Modern CPUs from Intel, including Raptor Lake and Alder Lake, have been identified susceptible to a novel side-channel attack that might be used to leak critical information from the processors.
The attack, dubbed Indirector by security researchers Luyi Li, Hosein Yavarzadeh, and Dean Tullsen, uses vulnerabilities uncovered in Indirect Branch Predictor (IBP) and the Branch Target Buffer (BTB) to overcome current protections and undermine the security of the CPUs.

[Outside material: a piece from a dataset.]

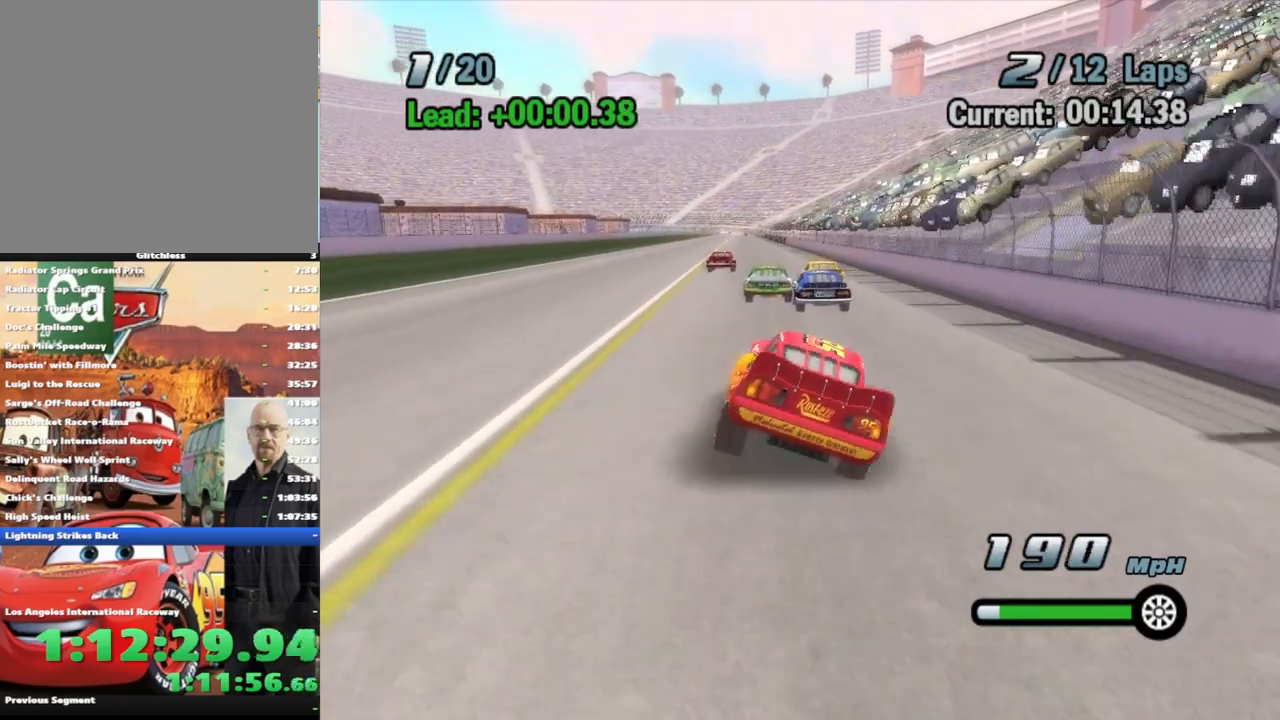
{"dt_ms": 500, "buttons": ["A"], "left_stick": "center", "right_stick": "center", "events": [[217, "left_stick", "left"], [400, "left_stick", "center"]]}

"The Indirect Branch Predictor (IBP) is a hardware component in modern CPUs that predicts the target addresses of indirect branches," the researchers said.
"Indirect branches are control flow instructions whose destination address is determined at runtime, making them hard to forecast precisely. The IBP employs a mix of global history and branch address to forecast the destination address of indirect branches."
The idea, at its core, is to identify vulnerabilities in IBP to launch precise Branch Target Injection (BTI) attacks – aka Spectre v2 (CVE-2017-5715) – which target a processor's indirect branch predictor to result in unauthorized disclosure of information to an attacker with local user access via a side-channel.
This is performed by way of a special tool called iBranch Locator that's used to find any indirect branch, followed by carrying out precision targeted IBP and BTP injections to execute speculative execution.
Yavarzadeh, one of the lead authors of the paper, told The Hacker News that "while Pathfinder targeted the Conditional Branch Predictor, which predicts whether a branch will be taken or not, this research attacks target predictors," adding "Indirector attacks are much more severe in terms of their potential scenarios."
Indirector reverse engineers IBP and BTB, Yavarzadeh said, which are responsible for predicting the target addresses of branch instructions in modern CPUs, with an aim to create extremely high-resolution branch target injection attacks that can hijack the control flow of a victim program, causing it to jump to arbitrary locations and leak secrets.
Intel, which was made aware of the discoveries in February 2024, has subsequently alerted other impacted hardware/software suppliers about the vulnerability.
"Intel reviewed the report submitted by academic researchers and determined previous mitigation guidance provided for issues such as IBRS, eIBRS, and BHI are effective against this new research and no new mitigations or guidance is required," a spokeswoman for the firm told the magazine.
As countermeasures, it's proposed to make use of the Indirect Branch Predictor Barrier (IBPB) more aggressively and strengthen the Branch Prediction Unit (BPU) architecture by integrating more complicated tags, encryption, and randomization.
The discovery comes as Arm CPUs have been proven vulnerable to a speculative execution attack of their own dubbed TIKTAG that targets the Memory Tagging Extension (MTE) to leak data with over a 95% success rate in less than four seconds.
The work "identifies new TikTag gadgets capable of leaking the MTE tags from arbitrary memory addresses through speculative execution," researchers Juhee Kim, Jinbum Park, Sihyeon Roh, Jaeyoung Chung, Youngjoo Lee, Taesoo Kim, and Byoungyoung Lee claimed.
"With TikTag gadgets, attackers can bypass the probabilistic defense of MTE, increasing the attack success rate by close to 100%."
In response to the revelation, Arm claimed "MTE can provide a limited set of deterministic first line defenses, and a broader set of probabilistic first line defenses, against specific classes of exploits."
"However, the probabilistic properties are not designed to be a full solution against an interactive adversary that is able to brute force, leak, or craft arbitrary Address Tags."
(The article was revised after publication to incorporate comments from Hosein Yavarzadeh and Intel.)